Proses ini bertujuan untuk mengembangkan rasa dan aroma, mengubah komposisi kimia biji kopi, mengurangi kelembaban, serta meningkatkan kualitas secara keseluruhan.

Setelah roasting, kopi diistirahatkan atau didinginkan selama satu hingga dua malam (resting) untuk menghilangkan karbon dioksida dan gas beracun yang bisa meningkatkan asam lambung, sekaligus memperkuat aroma.

Proses ini dilanjutkan dengan pembersihan menggunakan blower (kipas angin) untuk memisahkan ampas dan biji kopi yang kopong atau gosong.

Kopi sangrai kemudian digiling sesuai permintaan konsumen, mulai dari gilingan kasar hingga halus, atau bahkan dijual dalam bentuk biji utuh.

"Tidak tiap hari kak, pas stok biji sangrai habis aja, baru sangrai lagi. Aku juga stok yang dikemas tapi tidak banyak, sedangkan stok biji kopi sangrai banyak biar kualitas untuk pelanggan nya terjaga, sebab yang beli kadang juga kopi bulat yang sudah diroasting," ungkap pemuda yang pernah tinggal di Perumahan TABA Kertapati ini.

Respon konsumen terhadap Kopi Limas terbilang positif.

Iqbal menceritakan pengalamannya mengirim produk hingga ke Tangerang dan Lubuklinggau, di mana pelanggan memberikan testimoni positif dan ingin menjadi pelanggan setia.

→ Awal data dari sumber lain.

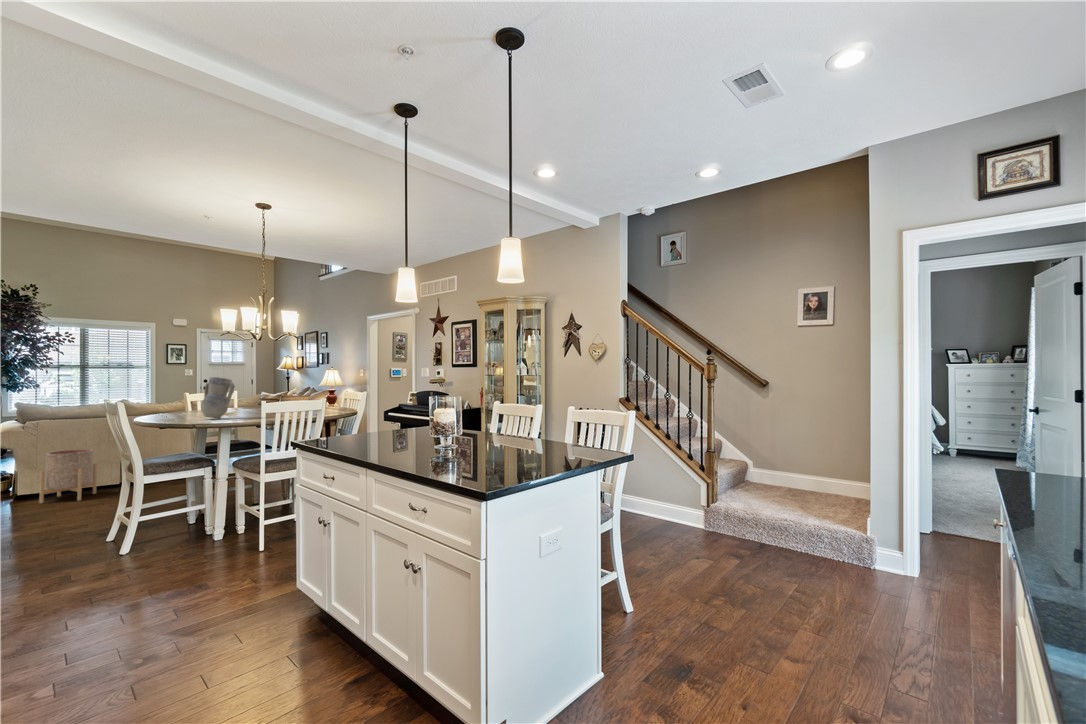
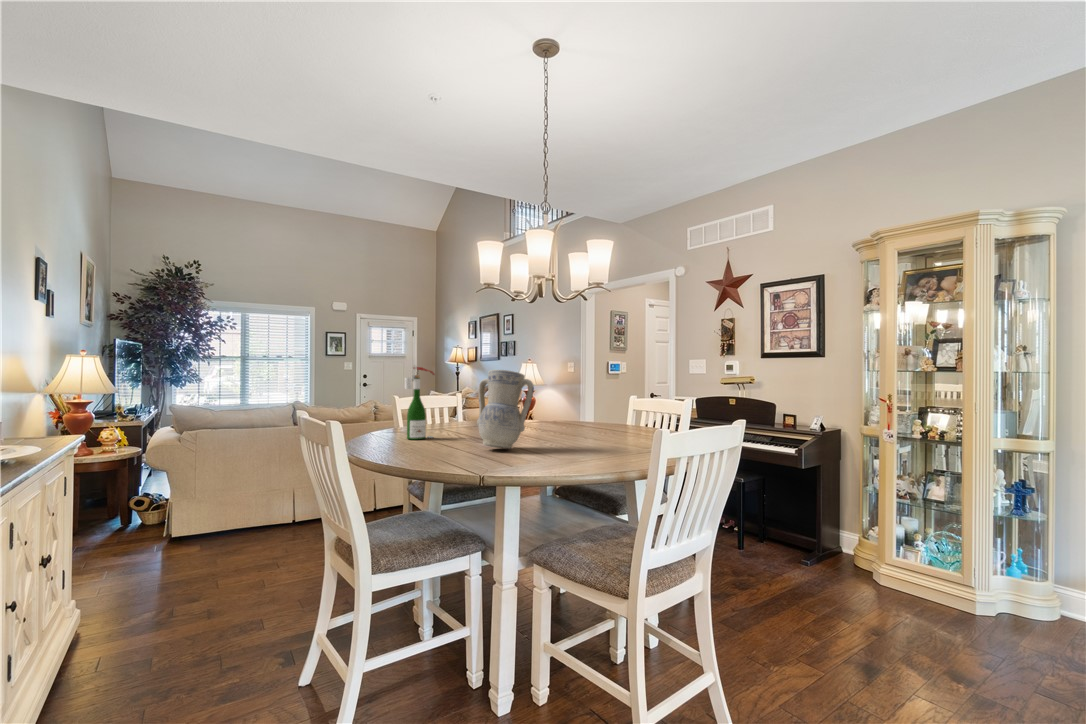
wine bottle: none [168,375,190,417] -> present [405,365,434,440]
planter: present [39,449,97,503] -> none [212,472,279,552]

Pemasaran menjadi tantangan tersendiri bagi Kopi Limas, mengingat kopi adalah produk yang nilai jualnya terletak pada rasa dan aroma yang sulit disampaikan secara daring.

Iqbal memanfaatkan media sosial seperti Facebook dan platform e-commerce seperti Tokopedia dan Shopee untuk menjangkau pasar yang lebih luas.

Promo bebas ongkos kirim untuk pembelian awal menjadi strategi untuk menarik minat konsumen di luar Palembang.

Kopi Limas menawarkan dua varian utama: Kopi Limas Pagaralam dengan harga Rp 132.000 per kilogram dalam berbagai kemasan (60 gram, Rp 9.000), (145 gram, Rp 20.000), dan (250 gram, Rp 33.000), serta Kopi Limas Petik Merah dengan kemasan 250 gram seharga Rp 45.000.

Dikatakan Iqbal, harga biji kopi hijau dari petani saat ini berkisar antara Rp 73.000 hingga Rp 78.000 per kilogram, tergantung kualitas.

Iqbal menyambut baik kenaikan harga kopi asalkan menguntungkan para petani sebagai tulang punggung industri kopi.

Jamunah, seorang pedagang warung kopi yang baru mencoba Kopi Limas, berharap kualitas rasa kopi dari Iqbal ini tetap terjaga.

Pengalamannya membeli kopi lain yang sering berubah rasa menjadi alasan untuk mencari alternatif yang lebih konsisten.

Dengan Kopi Limas, Iqbal tidak hanya menyajikan secangkir kopi, tetapi juga menghadirkan cita rasa dan aroma Sumatera Selatan yang otentik.

"Lihat realita dunia kita. Setiap pengusaha kalau mau belajar akan sukses dan masa tua akan bahagia," ujar Iqbal akhiri bincang bincang.